Augmented Blogging - The Art of Prompting

2023-04-09 Personal Augmented-by-AI Innovation Machine-Learning Nerdy Thoughts

This is a landmark blog post. I just introduced a tag called Augmented-by-AI. And this post is tagged with it.

This is going to be the new normal. Let me explain …

First things first: This blog post is not written by chatGPT.

It is Sunday morning, 6am and I am sitting here in my living room in my PJ with a cup of coffee and I am typing this. Believe me …

By now we have all used chatGPT a couple of times for various tasks (telling jokes, writing essays and poems, writing job descriptions, having a fire-side chat, …).

The reactions to the experience and the results range from …

OMG … this is amazing. Let’s use it for everything (e.g. let’s ask it to develop a cure for cancer and a plan for world peace (or at least a plan for peace in the Ukraine))

… to …

OMG … this is horrible and dangerous and we have to shut it down (or at least stop using it for 6 month) until we can make sure that the AIs are not going to replace us as the apex predator in our eco-system (on earth)).

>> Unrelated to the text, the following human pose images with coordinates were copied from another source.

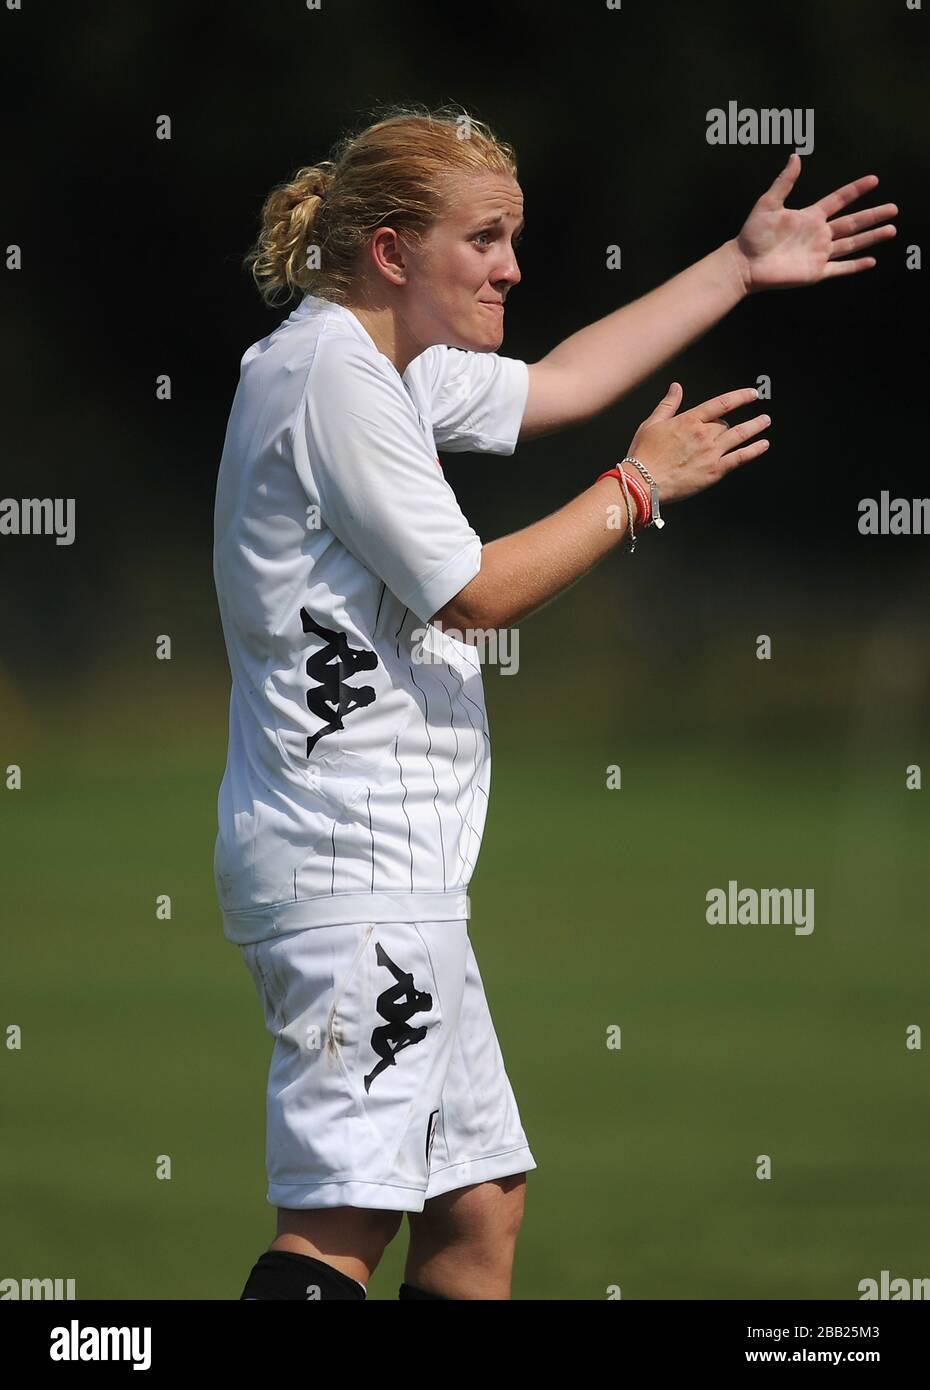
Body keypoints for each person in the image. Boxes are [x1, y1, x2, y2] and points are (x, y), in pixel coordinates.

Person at [213, 102, 897, 1300]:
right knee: (336, 1226)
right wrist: (637, 488)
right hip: (352, 871)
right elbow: (474, 594)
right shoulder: (333, 379)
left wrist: (740, 266)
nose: (512, 265)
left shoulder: (385, 367)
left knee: (479, 1212)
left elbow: (562, 382)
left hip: (391, 870)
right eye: (484, 238)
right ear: (391, 253)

And there are lot’s of articles that (rightfully) put a lot of good shades of grey on both of these (extreme) statements (I leave it as an exercise to the reader to ask chatGPT about it). The truth is probably (as always) somewhere in the middle.

What chatGPT cannot do (right now) is to tell you what I am thinking about all of this (mainly because I am not famous enough and mainly because the data that was used to train it (obviously) does not include all of the discussions that have happened in the last 6 month).

Here are a couple of my thoughts …

  • I do not think that AIs will replace us anytime soon. But … I am convinced that there is value in using AIs to get to better outcomes. Basically combine the best of a human being with the best of an AIs. Means … I do not foresee this to be(come) an either-or situation, but more of a symbiosis, where AIs will augment humans and turn us into super-humans (seeing, hearing, reading, writing, …). For instances blogging will move from writing down answers to writing down really good thoughtful prompts. Blogging will be(come) the Art of Prompting. The answers will get (re)generated frequently (initially once a month; later any time somebody looks at the post). I would call this Augmented-Blogging. And you can see how this will work well: First, we are far away from AIs that can ask good questions and second, the questions age much less fast than the answers and writing up the (good) answers takes a lot of time that is probably better spend to think about good questions/prompts. Very soon we will get worksheets that guide an AI through a series of prompts to articulate a/the result of the discussion.
  • And … it is not only going to be Augmented-Blogging. It is going to be Augmented-Everything. Which is not really new, because we have been doing Augmented-Driving and Augmented-Cooking (my dad is using YouTube for cooking; he is 85) and Augmented-Learning and Augmented-??? … for a while now.
  • But … there are also problems with using AIs or chatGPT in particular. One problem that needs solving is transparency and trust. One thing that would go a long way with me is to make sure we continue to understand the source of a statement. Who said this? Was it Roland? Or Churchill? Or an AI? Who made that statement? In that context, I think we need water-marking (as a law) and an explain feature and a bias-filter, where content that is generated by an AI is (water-)marked as AI-generated and you can also ask the AI to explain how it came to the conclusion that this is a good answer and maybe even put a confidence interval on the quality of the answer and lastly see if there is a bias in the generated answer and what that bias is. THAT would be fantastic and would address a good part of the concerns that I have about using AIs.
  • And … I think the water-marking is also needed for another reason. Over the next couple of years we want to continue to train models to get better and better, but we run a risk that more and more the content we are using to train the models was generated by previous versions of the model. And that content is obviously lacking originality and creativity. chatGPT can rehash/rearrange/reformat existing content/ideas in a way to answer the question, but it cannot come up with a new idea. Means we need to find a way to exclude AI-generated content from training the next version of the model. This is not only try for language models. This is also true for image-processing and other kinds of machine-learning.
  • Last but not least, I think I need to make piece with the fact that going forward I will not blog for other people to read it, but to provide training material for the next better model that will be trained in 6 month from now. I hope that my blog posts will help that model to be better than the last one. I also think that I will continue to write blog posts not because I think that people will read them, but because it is my way to reflect on a topic (like this one). Almost like journalling. Or the good old quote from Albert Einstein, that the best way to learn about relativity is to give a lecture about it (means you are not developing the lecture for the students; you are developing it for you and use it as a tool to think something through).